We have established a 4D map of human TBr and shown how this parameter varies with time of day, brain region, age, and sex in adults. Human brain tissue clearly functions normally at temperatures 13°C higher than generally assumed; this discovery alone has exigent implications for neurocritical care. These data provide clinicians with an urgently-needed and readily-accessible reference resource for evidence-based interpretation of TBr data in patients. Finally, we have found that a daily TBr rhythm is associated with a 21-fold increased chance of survival after brain injury, illustrating the high prognostic value of time-resolved TBr measurements and empowering a temperature-based prediction of mortality.23,56 Overall these results indicate that daily TBr rhythms are strongly associated with healthy brain function and become progressively compromised with age. Future studies should address whether supporting normal TBr variation is beneficial to patients.

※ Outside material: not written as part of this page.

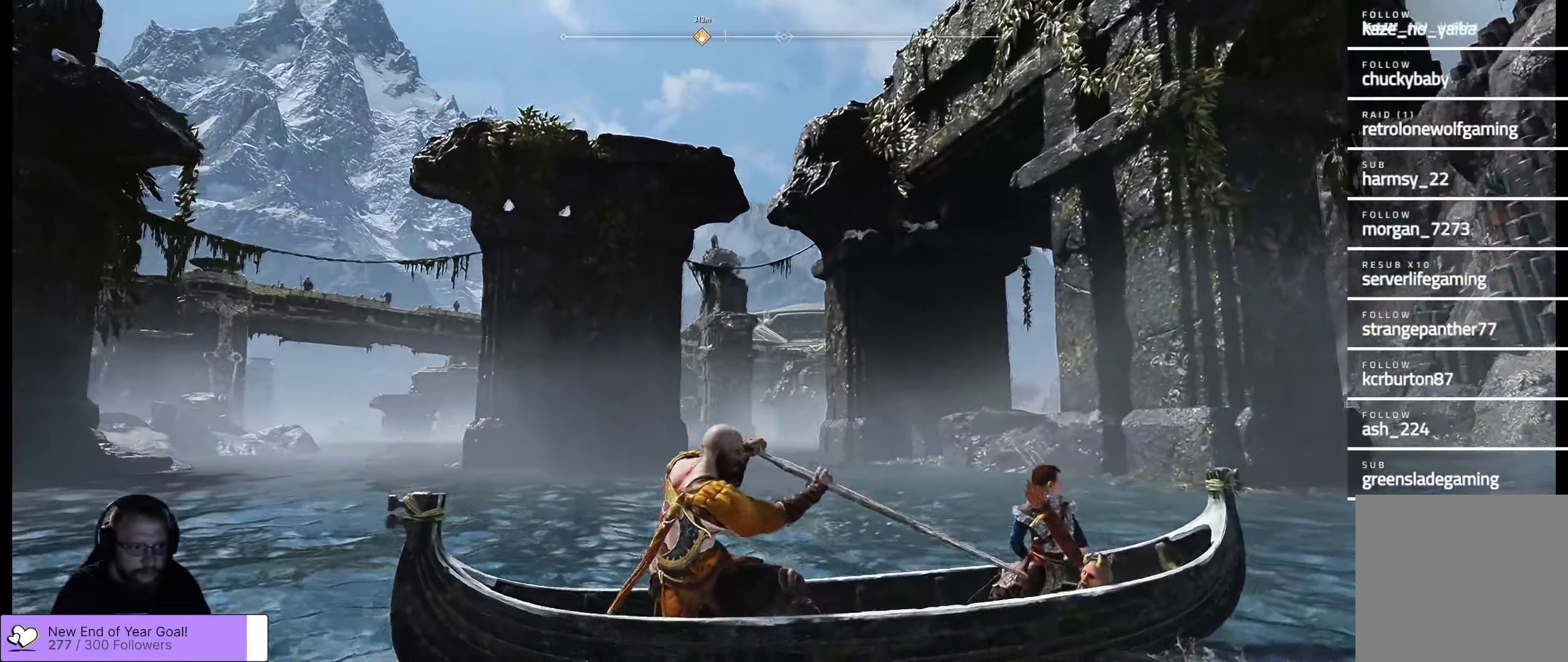
{"buttons": [], "left_stick": "right", "right_stick": "center", "events": []}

Essential to clinical diagnostics is the comparison of patient data with reference ranges from healthy individuals; MRS-thermometry now makes this possible for TBr. We have validated our core MRS findings using multiple complementary methods of temperature measurement. This is most pressing for TBr, where such methods are effectively mutually exclusive in healthy individuals and neurocritical care patients. TTM is the mainstay of neuroprotection subsequent to out-of-hospital cardiac arrest.57 Here, the objective is to reduce TBr, which is rarely measured directly in trials that test the therapeutic value of TTM in the context of brain injury. Cooling adults at the ‘wrong’ biological time or fixing patient temperatures at a constant target value may further compromise thermoregulation by abolishing physiologically-important, health-critical temperature variation. The highest temperature we observed in any healthy individual was 40.9°C in the thalamus of a luteal female in the afternoon; whilst the perception exists that a TBr of this value would cause brain damage, there is no direct evidence for this, and similar deep brain temperatures are observed physiologically in other mammalian species.58Furthermore, the TBr range in our volunteers raises doubt over whether TBr was abnormally high in some patient reports.16 Current temperature management guidelines do not consider physiological differences by sex or time of day,59 and whether adults should be cooled at all in neurocritical care is still debated. A clear understanding of how and why TBr varies in health and disease is thus imperative. Here we report a healthy cortical white matter maximum TBr of 40.3°C, but we caution strongly against overinterpreting single TBr values or transitory trends. Rather, we recognize the need for technological solutions that allow individualized target temperature ranges to be determined, facilitating decision making that incorporates chronotype, age, sex, menstrual cycle and time of day.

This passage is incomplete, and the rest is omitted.